Assignment -
Starting with the line that has "Image 1: EM" and finishing with the line that has "Image 2: EM", set down each line below exactly. Pictures are not copied.
=== Source material ===
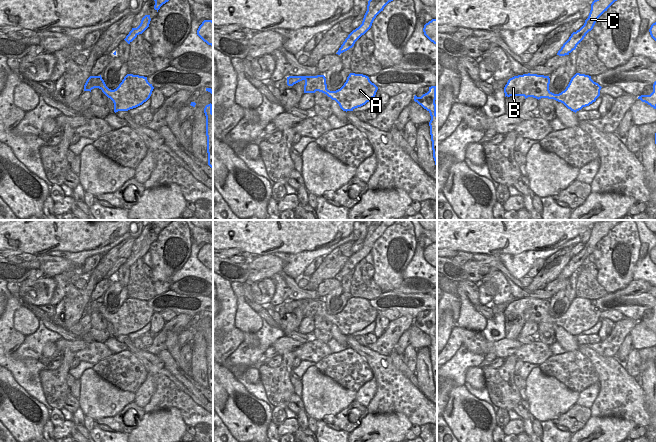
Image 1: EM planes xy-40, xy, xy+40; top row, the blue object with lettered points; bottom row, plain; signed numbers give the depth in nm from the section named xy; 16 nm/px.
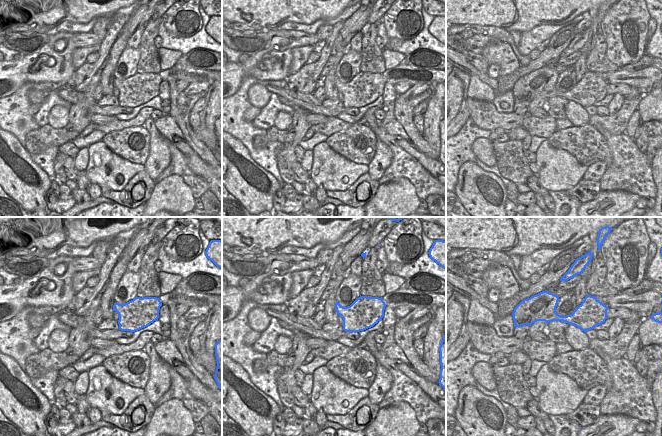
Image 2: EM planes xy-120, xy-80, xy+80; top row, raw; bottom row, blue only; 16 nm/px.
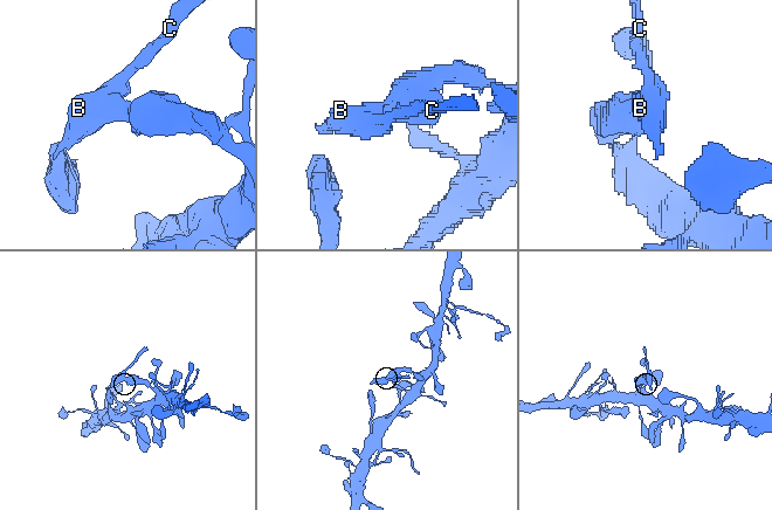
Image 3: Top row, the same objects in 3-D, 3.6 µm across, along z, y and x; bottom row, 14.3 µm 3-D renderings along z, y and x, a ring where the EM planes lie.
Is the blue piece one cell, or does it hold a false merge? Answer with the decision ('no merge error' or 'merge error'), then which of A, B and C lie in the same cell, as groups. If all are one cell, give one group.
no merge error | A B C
===
=== Source material ===
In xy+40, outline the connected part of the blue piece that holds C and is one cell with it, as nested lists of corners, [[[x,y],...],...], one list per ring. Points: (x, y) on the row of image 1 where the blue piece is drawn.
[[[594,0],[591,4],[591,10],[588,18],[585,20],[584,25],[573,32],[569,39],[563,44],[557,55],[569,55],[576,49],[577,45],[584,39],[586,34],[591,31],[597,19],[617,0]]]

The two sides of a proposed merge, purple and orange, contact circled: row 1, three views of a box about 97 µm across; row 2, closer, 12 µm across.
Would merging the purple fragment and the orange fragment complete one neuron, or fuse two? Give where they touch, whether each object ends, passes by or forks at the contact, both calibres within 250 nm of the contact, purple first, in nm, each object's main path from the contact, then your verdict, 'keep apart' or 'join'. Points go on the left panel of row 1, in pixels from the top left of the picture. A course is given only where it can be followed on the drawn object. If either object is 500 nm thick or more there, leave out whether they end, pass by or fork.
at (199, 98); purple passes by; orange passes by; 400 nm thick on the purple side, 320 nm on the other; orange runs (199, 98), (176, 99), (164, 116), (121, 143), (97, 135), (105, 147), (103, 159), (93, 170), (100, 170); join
===
Output for this exercise -
Image 1: EM planes xy-40, xy, xy+40; top row, the blue object with lettered points; bottom row, plain; signed numbers give the depth in nm from the section named xy; 16 nm/px.
Image 2: EM planes xy-120, xy-80, xy+80; top row, raw; bottom row, blue only; 16 nm/px.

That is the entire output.